Comment 5 Jonathon Jongsma 2017-05-26 19:38:00 UTC
(In reply to Andrei Stepanov from comment #2)
> The original bug was fixed only in half way. To be exact, display resolution
> can survive VM reboot only that was set in "Display Preferences" dialogue.
> There are other ways to set VM resolution. One of them is pulling borders of
> virt-viewer window. Just resize the virt-viewer window and the guest will
> adapt automatically. In this case resolution doesn't survive VM reboot and
> resets to 1024x768.
> 
> Steps to reproduce:
> 
> 1. Login to guest 
> 2. Pull remote-viewer border to setup arbitrary resolution in VM.
> 3. Reboot in guest
> 4. Login to guest again 
> 5. Check current resolution. (xrand) It tells 1024x768 instead of from step
> #2.

So, this is related to the issue discussed by myself and Ray Strode above (see bug 1130080 comment 17). In order to ensure that arbitrary resizing works properly, when the graphics driver supports hotplug_mode_update property the desktop will bypass the monitors.xml configuration file and always set the resolution to the preferred resolution of the driver. As Ray argued above, this could be considered 'incorrect' behavior, but the alternative is that resizing from the client will not work properly. 

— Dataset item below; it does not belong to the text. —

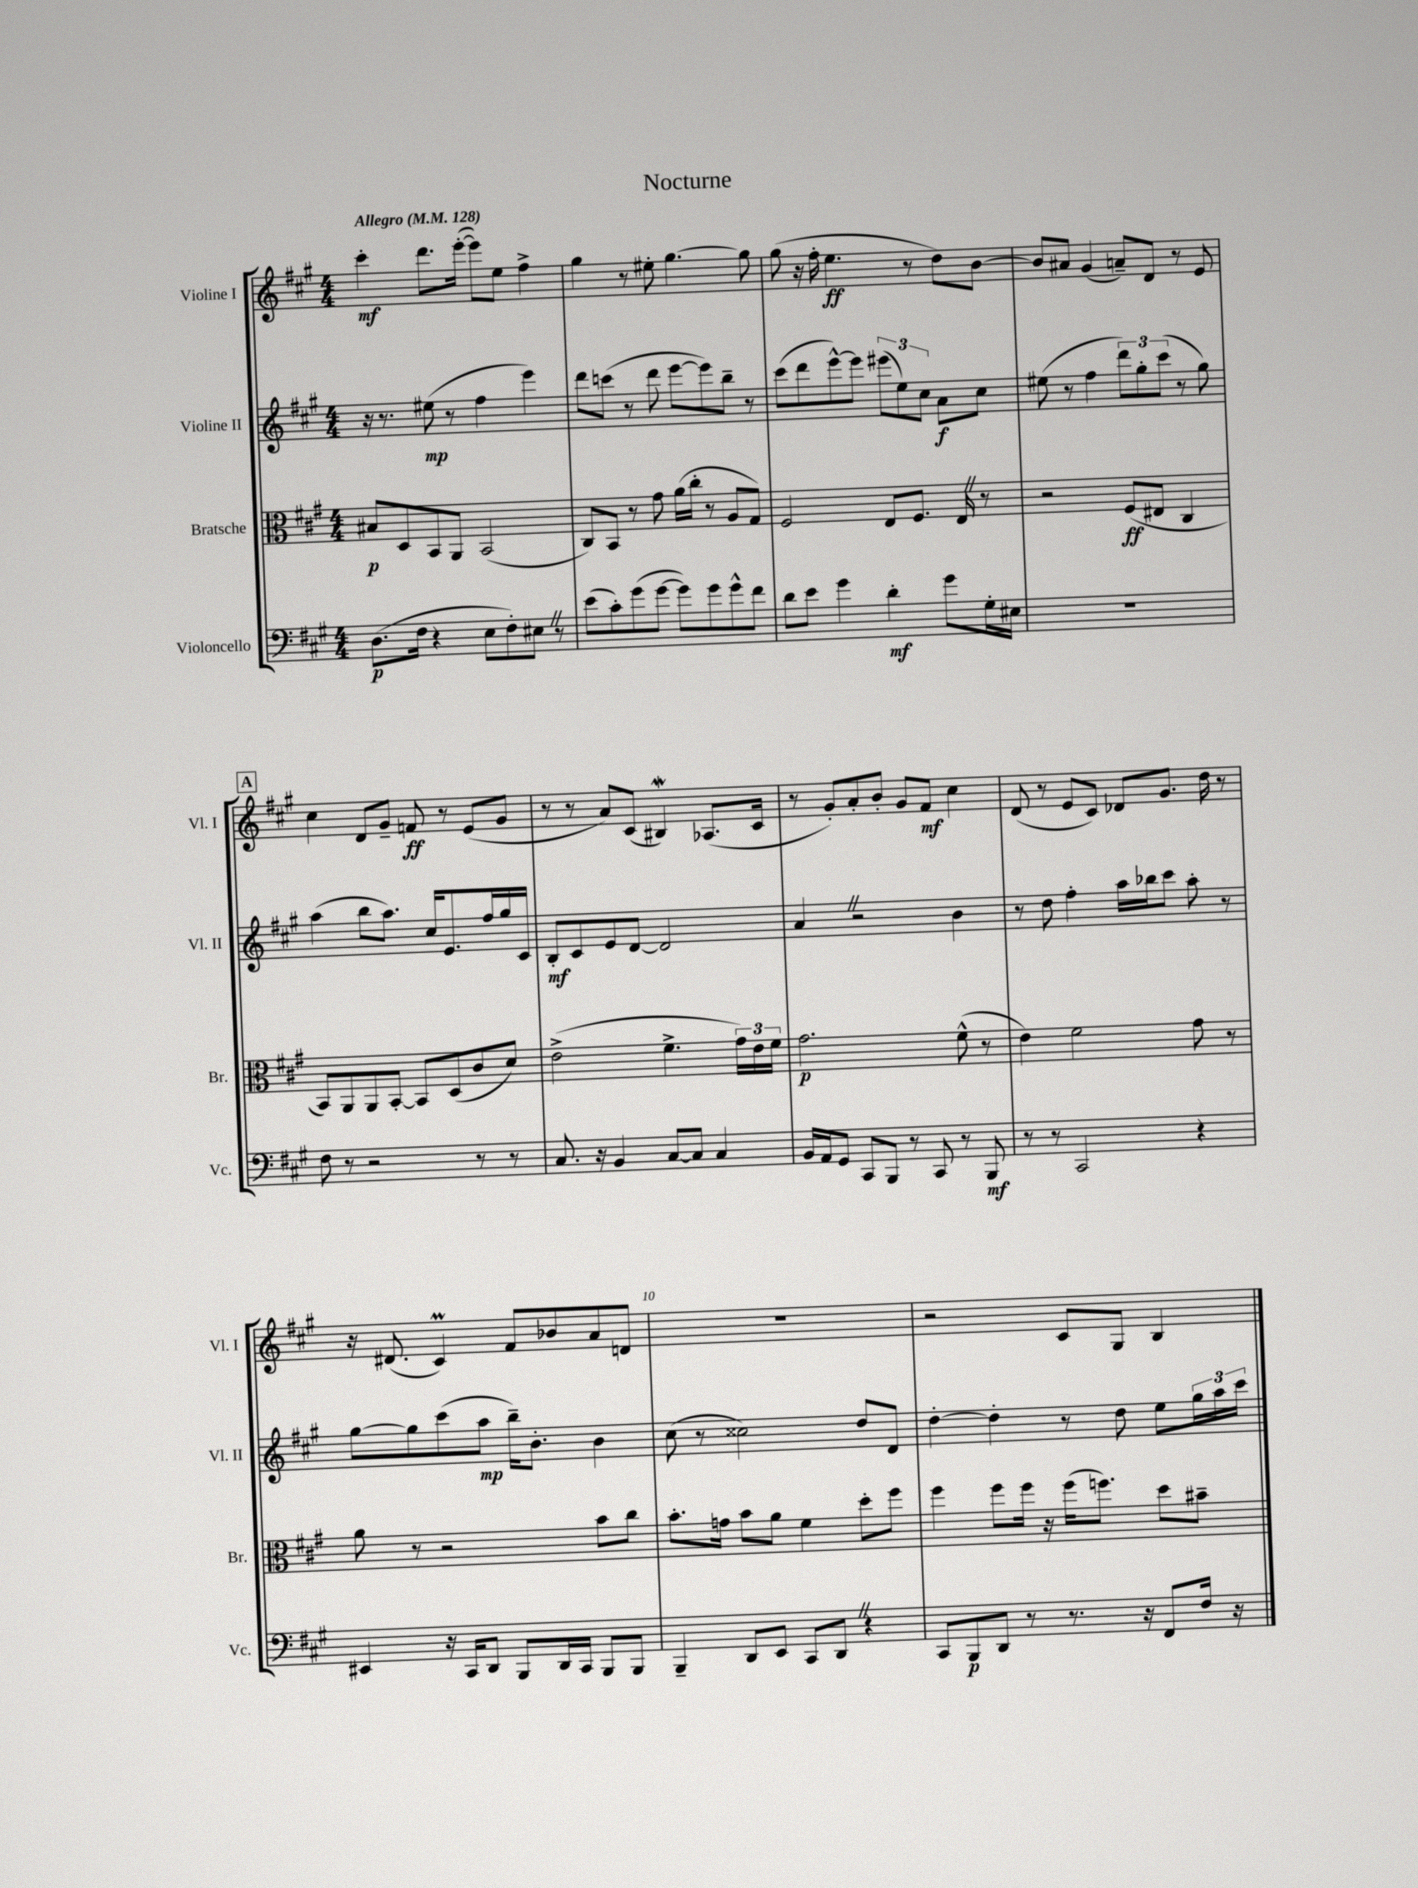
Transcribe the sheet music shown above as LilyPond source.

What is happening is this:

- user resizes their client to some arbitrary size (let's say 1234x912)
  - 1234x912 is now the preferred resolution of the driver. 
  - Even if the desktop already has a configuration for this display (monitors.xml), it will be ignored
  - the desktop sets the resolution to the preferred mode of the driver (1234x912)
- user reboots guest
  - during shutdown, the QXL driver gets unloaded so the driver no longer "remembers" its preferred mode of 1234x912.
  - guest switches to text mode and the display is resized to something like 800x600
  - The client window also gets resized to match
  - After reboot, the qxl driver gets reloaded and it comes up using its default resolution (e.g. 1024x768)

I believe that this problem did not exist in the past, but started appearing after qemu made a change that unloaded the QXL driver during reboot (the same root cause as Bug 1274447). Before that change, it's possible that the QXL device maintained the same preferred resolution through the reboot and therefore that resolution was restored after reboot.


The only real option that I can think of for fixing this behavior is for the desktop to restore the resolution after re-logging into gnome. Restoring the configuration from monitors.xml is the normal way to achieve this. But A) arbitrary resolutions configured via the spice client are not written to monitors.xml, and B) we currently bypass this functionality since it interferes with arbitrary resizing via the client. So fixing this will not be trivial, I fear.

Comment 6 Jonathon Jongsma 2019-05-08 16:21:16 UTC
Honestly, I'm not sure that this should actually be considered a bug. It seems to be at most a minor annoyance. I don't think that rebooting a guest should be considered a common event, so most users will not experience this behavior very often. And the workaround is as simple as resizing the window to the desired size after the reboot. Given the effort that would be required to support this behavior, I don't think it's worth fixing right now.